■ WORK TASK: Begin at the line that has "Czytaj dalej" and stop after the line that has "SIETO PROPERTY 2024", rewriting those lines with "Catalog" substituted for "Catalogue" and nothing else changed. Leave the pictures out of your answer.

(Collected data)
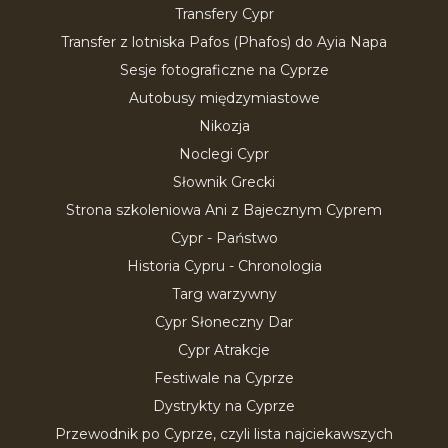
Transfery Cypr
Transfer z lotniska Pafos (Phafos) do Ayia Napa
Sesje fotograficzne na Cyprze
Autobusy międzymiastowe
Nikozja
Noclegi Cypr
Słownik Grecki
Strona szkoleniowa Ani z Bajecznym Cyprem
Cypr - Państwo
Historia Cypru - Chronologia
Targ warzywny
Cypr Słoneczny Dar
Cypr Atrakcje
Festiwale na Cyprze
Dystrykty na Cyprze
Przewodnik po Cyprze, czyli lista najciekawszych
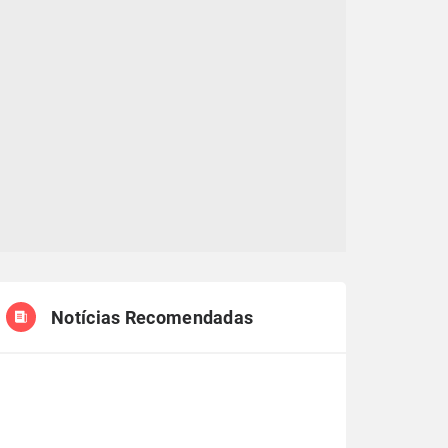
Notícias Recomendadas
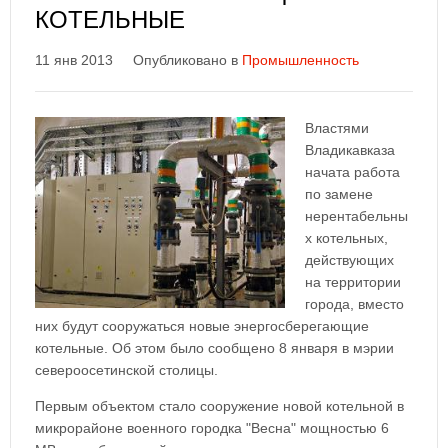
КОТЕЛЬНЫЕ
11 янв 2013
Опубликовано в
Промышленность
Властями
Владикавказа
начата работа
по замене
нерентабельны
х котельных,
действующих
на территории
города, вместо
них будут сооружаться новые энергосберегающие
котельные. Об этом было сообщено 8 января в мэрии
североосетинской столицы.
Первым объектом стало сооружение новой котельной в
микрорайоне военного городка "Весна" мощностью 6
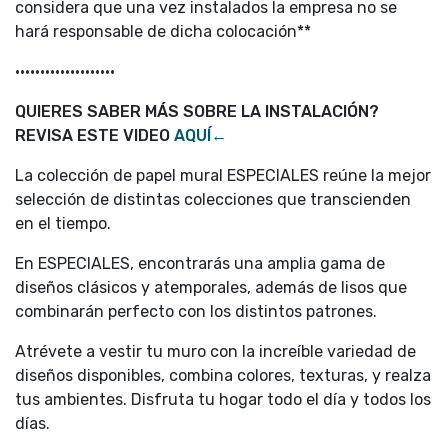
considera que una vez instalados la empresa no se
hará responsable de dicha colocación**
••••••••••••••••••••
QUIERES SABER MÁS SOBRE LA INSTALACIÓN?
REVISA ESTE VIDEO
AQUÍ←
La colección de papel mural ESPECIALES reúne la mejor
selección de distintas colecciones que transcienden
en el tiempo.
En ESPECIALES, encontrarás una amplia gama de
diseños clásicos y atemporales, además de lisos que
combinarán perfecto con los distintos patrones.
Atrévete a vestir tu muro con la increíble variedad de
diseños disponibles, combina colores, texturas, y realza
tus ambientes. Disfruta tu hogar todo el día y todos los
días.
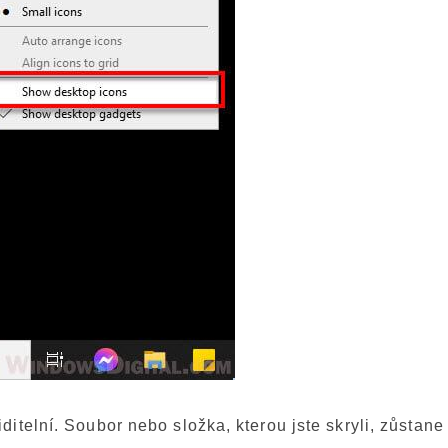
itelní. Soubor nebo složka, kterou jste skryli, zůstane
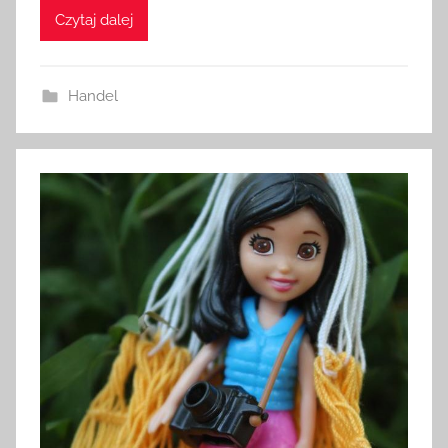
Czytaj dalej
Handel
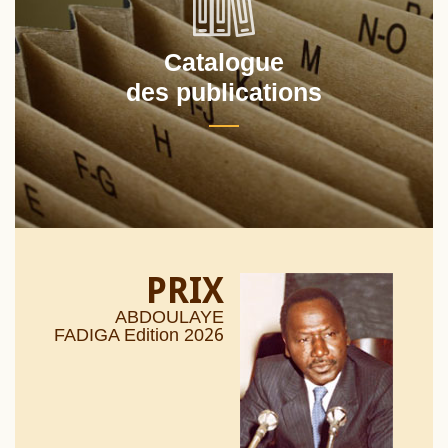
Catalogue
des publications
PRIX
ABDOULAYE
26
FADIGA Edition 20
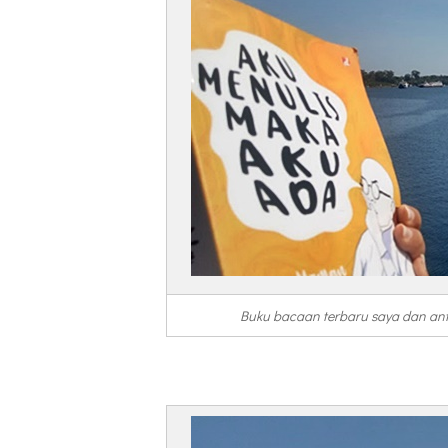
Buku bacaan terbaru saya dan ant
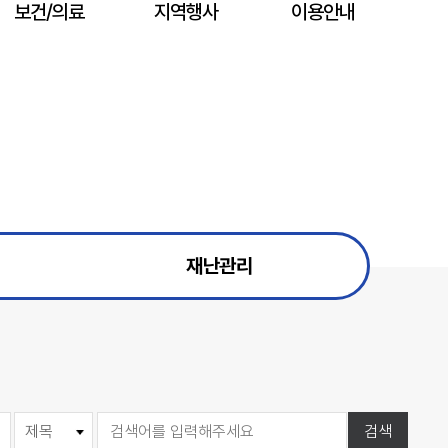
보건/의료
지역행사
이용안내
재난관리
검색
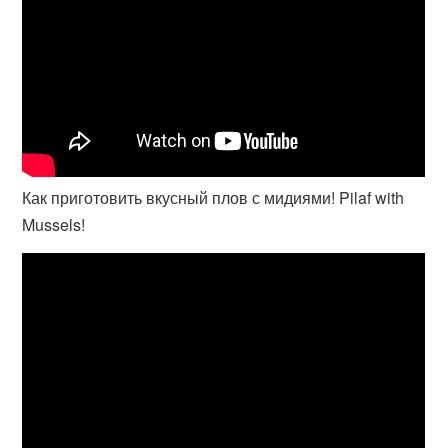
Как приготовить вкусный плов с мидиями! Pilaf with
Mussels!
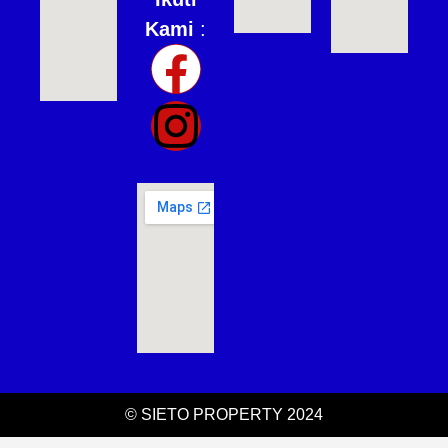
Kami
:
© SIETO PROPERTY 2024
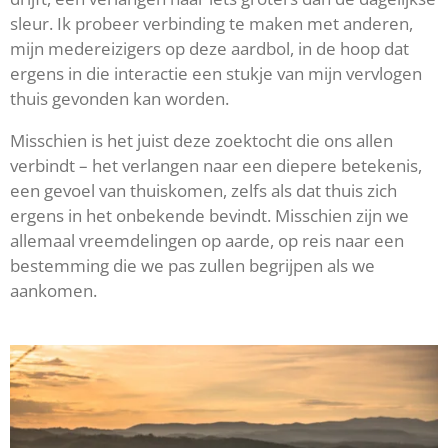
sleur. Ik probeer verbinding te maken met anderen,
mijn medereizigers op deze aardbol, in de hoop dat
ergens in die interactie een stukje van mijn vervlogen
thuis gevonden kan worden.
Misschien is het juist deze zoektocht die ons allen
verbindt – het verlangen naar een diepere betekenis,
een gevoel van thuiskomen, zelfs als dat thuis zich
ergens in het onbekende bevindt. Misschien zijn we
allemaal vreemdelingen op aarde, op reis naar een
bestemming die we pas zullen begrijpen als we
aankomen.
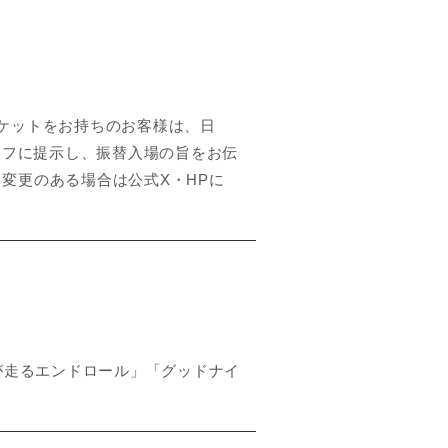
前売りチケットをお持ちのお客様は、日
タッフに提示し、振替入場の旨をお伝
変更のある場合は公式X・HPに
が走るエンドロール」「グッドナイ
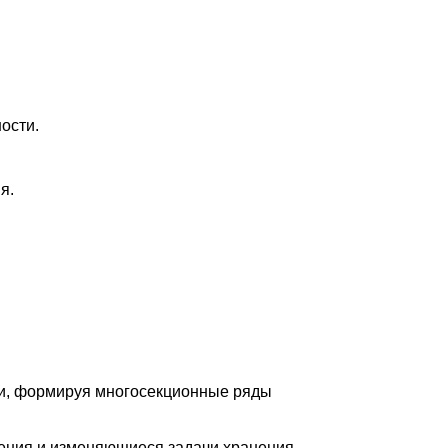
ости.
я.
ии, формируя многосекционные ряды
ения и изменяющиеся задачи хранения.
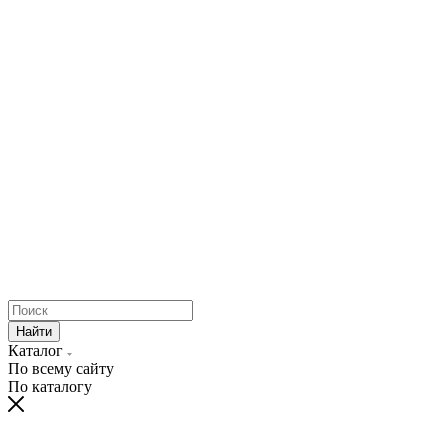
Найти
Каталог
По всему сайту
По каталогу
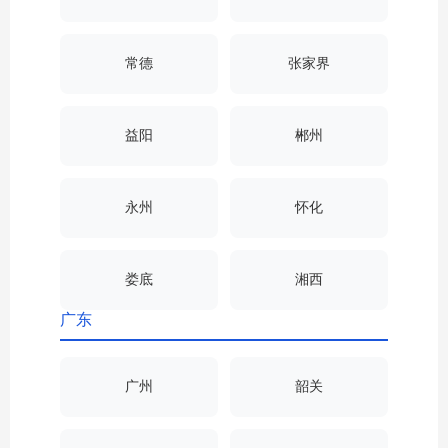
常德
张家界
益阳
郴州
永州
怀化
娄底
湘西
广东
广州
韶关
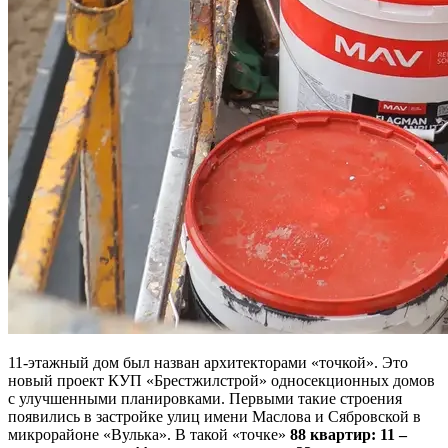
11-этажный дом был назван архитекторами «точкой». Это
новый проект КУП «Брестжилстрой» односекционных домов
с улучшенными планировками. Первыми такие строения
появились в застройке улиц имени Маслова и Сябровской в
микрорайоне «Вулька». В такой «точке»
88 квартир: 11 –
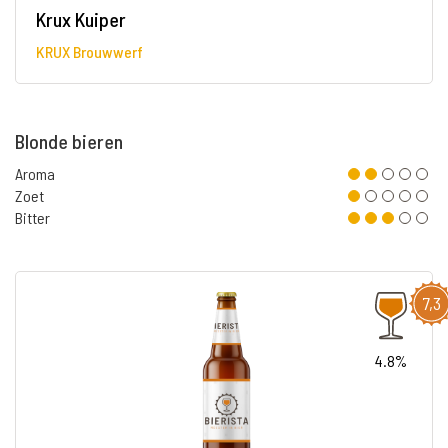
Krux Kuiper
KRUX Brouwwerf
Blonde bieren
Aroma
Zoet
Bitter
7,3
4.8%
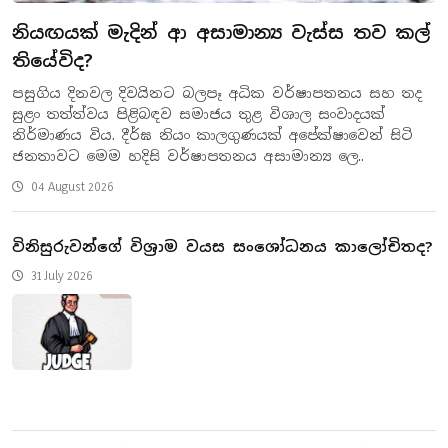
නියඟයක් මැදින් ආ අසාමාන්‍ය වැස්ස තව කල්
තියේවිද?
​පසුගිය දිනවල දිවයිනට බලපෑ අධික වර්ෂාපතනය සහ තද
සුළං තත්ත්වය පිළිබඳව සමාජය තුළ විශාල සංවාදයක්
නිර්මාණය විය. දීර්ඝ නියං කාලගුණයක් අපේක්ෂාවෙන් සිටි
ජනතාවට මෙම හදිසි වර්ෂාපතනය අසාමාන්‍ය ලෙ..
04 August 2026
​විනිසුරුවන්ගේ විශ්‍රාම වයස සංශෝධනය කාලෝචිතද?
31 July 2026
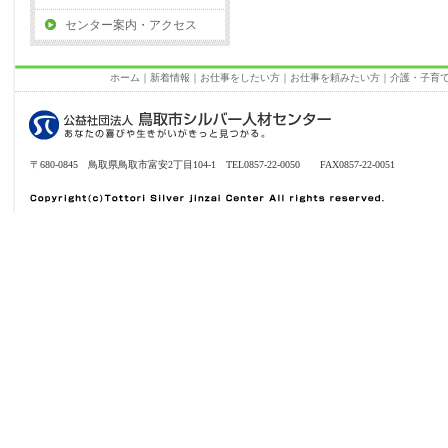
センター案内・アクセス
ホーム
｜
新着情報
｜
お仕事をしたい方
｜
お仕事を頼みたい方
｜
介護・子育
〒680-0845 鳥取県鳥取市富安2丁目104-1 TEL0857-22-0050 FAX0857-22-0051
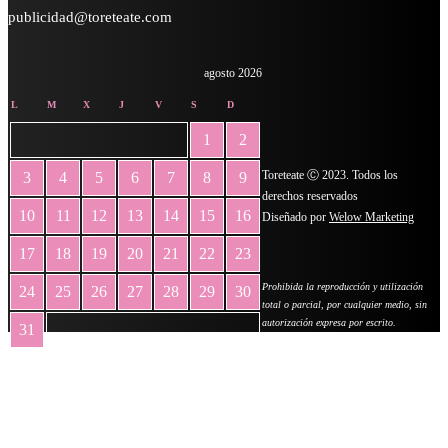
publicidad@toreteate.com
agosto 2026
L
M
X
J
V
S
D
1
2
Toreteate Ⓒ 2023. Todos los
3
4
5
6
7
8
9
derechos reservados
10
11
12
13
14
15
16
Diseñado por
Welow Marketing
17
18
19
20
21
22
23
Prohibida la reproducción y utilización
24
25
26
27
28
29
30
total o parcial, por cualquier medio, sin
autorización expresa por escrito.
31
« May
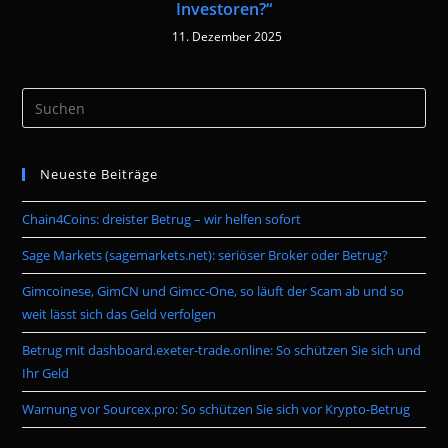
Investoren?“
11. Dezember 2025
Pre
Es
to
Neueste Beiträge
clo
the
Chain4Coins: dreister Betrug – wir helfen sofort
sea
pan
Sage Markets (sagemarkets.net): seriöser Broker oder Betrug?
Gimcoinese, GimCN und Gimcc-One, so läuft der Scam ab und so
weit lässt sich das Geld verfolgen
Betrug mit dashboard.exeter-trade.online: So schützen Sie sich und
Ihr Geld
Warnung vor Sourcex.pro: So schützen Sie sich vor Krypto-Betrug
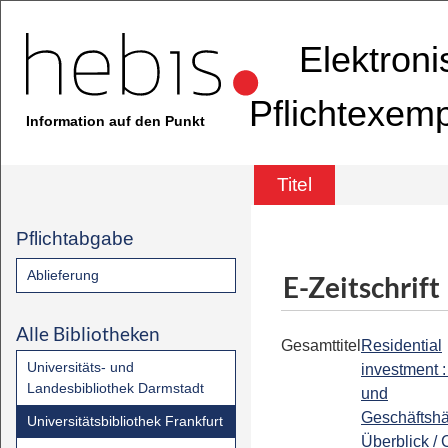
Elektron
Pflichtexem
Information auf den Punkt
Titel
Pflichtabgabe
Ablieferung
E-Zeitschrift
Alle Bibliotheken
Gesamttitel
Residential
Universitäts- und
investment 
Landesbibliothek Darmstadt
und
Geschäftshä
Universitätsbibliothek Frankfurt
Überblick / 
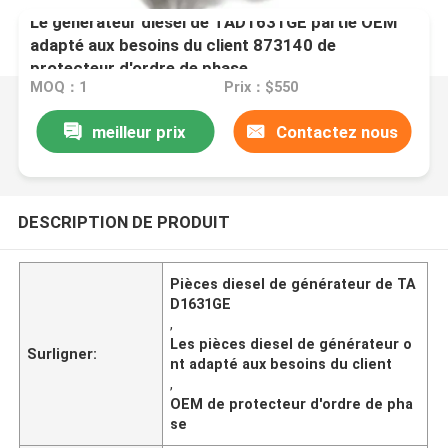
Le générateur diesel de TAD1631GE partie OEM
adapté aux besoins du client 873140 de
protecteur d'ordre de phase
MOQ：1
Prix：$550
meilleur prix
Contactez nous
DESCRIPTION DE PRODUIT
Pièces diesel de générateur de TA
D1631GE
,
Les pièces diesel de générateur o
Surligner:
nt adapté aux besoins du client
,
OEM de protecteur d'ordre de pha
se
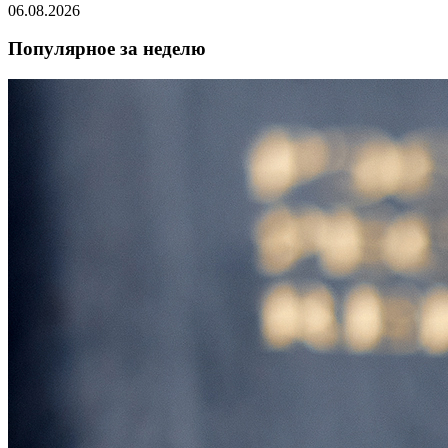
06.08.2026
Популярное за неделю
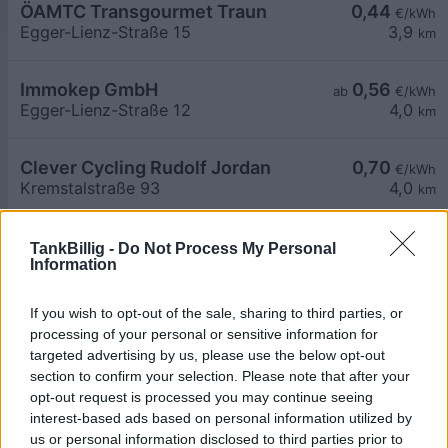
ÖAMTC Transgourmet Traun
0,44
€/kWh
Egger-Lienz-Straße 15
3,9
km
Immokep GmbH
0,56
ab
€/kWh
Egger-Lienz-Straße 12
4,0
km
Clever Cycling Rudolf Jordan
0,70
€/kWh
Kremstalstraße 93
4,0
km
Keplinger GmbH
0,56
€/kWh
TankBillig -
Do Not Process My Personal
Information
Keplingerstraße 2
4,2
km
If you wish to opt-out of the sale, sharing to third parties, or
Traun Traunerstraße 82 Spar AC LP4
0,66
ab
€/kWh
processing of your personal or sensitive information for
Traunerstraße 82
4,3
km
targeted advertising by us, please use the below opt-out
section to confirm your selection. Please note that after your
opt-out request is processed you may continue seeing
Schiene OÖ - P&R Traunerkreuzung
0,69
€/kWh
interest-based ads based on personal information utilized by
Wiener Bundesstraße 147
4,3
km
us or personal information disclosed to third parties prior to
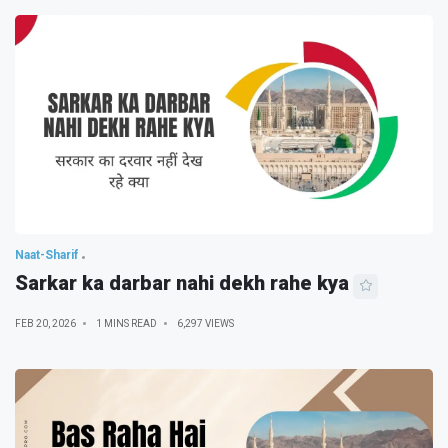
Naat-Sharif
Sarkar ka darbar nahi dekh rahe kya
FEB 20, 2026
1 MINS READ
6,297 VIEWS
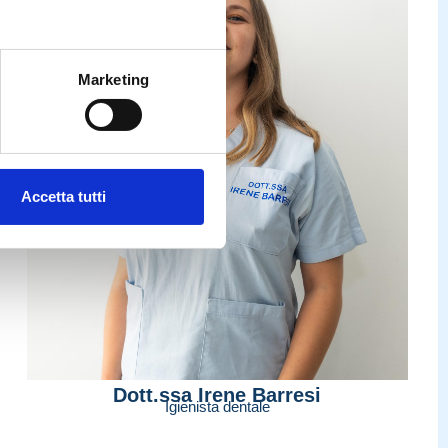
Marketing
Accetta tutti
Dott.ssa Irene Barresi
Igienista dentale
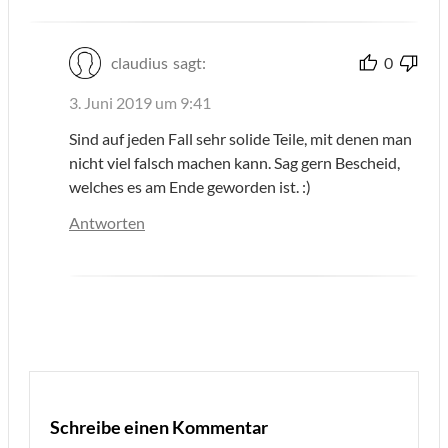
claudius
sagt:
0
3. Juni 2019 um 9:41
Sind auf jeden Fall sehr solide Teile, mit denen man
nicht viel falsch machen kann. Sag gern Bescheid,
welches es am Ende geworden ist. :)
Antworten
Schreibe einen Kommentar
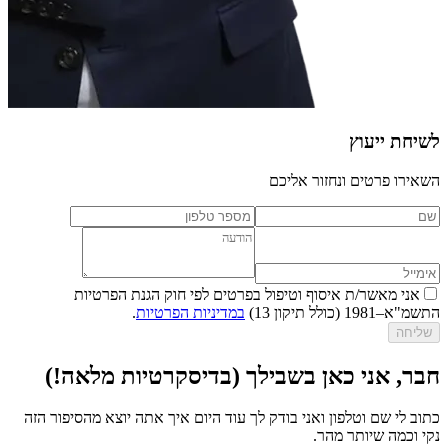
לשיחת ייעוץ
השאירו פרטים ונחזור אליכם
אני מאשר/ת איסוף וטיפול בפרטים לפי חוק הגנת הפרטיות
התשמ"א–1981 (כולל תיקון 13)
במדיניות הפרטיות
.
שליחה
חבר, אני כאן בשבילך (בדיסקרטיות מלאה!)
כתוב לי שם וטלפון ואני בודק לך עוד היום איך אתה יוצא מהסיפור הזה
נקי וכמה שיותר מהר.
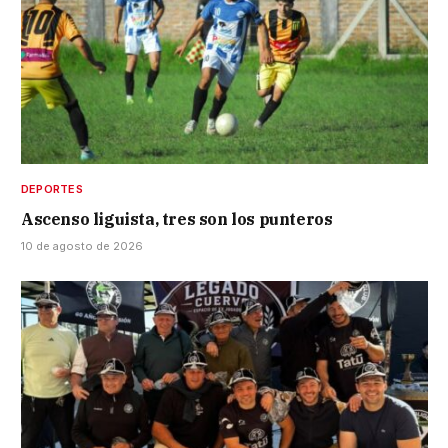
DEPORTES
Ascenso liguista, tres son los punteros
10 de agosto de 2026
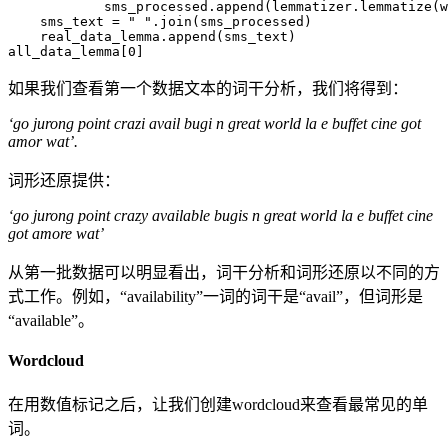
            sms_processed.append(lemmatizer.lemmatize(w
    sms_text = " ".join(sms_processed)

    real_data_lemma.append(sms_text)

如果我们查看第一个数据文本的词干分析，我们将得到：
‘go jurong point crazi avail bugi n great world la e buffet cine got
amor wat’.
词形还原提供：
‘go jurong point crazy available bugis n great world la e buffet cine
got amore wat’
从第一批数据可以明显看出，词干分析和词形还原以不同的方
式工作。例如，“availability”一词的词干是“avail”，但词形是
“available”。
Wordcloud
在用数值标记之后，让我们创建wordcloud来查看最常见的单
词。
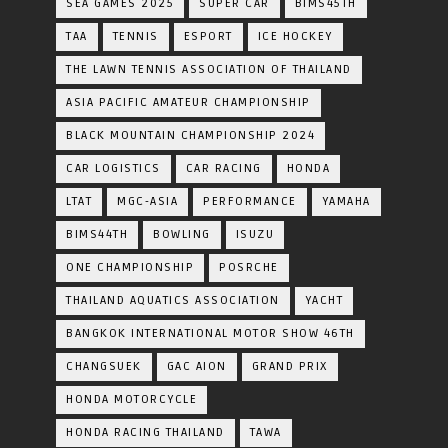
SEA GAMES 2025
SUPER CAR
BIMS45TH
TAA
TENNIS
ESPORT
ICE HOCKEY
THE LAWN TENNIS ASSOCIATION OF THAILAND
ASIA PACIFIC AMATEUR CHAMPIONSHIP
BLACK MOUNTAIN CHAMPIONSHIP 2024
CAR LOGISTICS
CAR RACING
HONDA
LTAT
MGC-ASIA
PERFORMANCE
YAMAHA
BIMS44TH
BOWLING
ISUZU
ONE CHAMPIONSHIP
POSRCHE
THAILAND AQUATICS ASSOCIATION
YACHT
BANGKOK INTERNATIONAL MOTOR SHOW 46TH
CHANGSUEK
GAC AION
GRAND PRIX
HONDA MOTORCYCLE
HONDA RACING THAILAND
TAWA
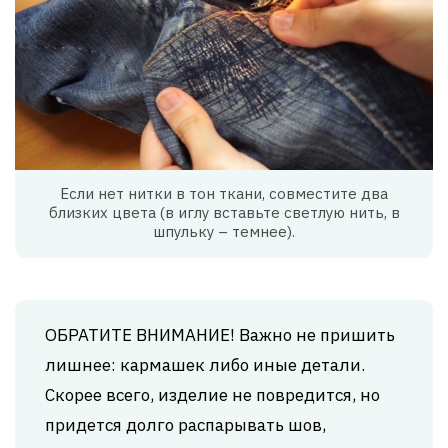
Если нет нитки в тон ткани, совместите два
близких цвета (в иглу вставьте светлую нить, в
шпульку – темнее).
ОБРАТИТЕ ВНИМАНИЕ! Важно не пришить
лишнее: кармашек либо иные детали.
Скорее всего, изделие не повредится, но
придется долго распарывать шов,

■ ANSWER:
Czytaj dalej
Handel
Catalog
des publications
PRIX
ABDOULAYE
26
FADIGA Edition 20
Buku bacaan terbaru saya dan ant
보건/의료
지역행사
이용안내
재난관리
검색
Как приготовить вкусный плов с мидиями! Pilaf with
Mussels!
Kami
:
© SIETO PROPERTY 2024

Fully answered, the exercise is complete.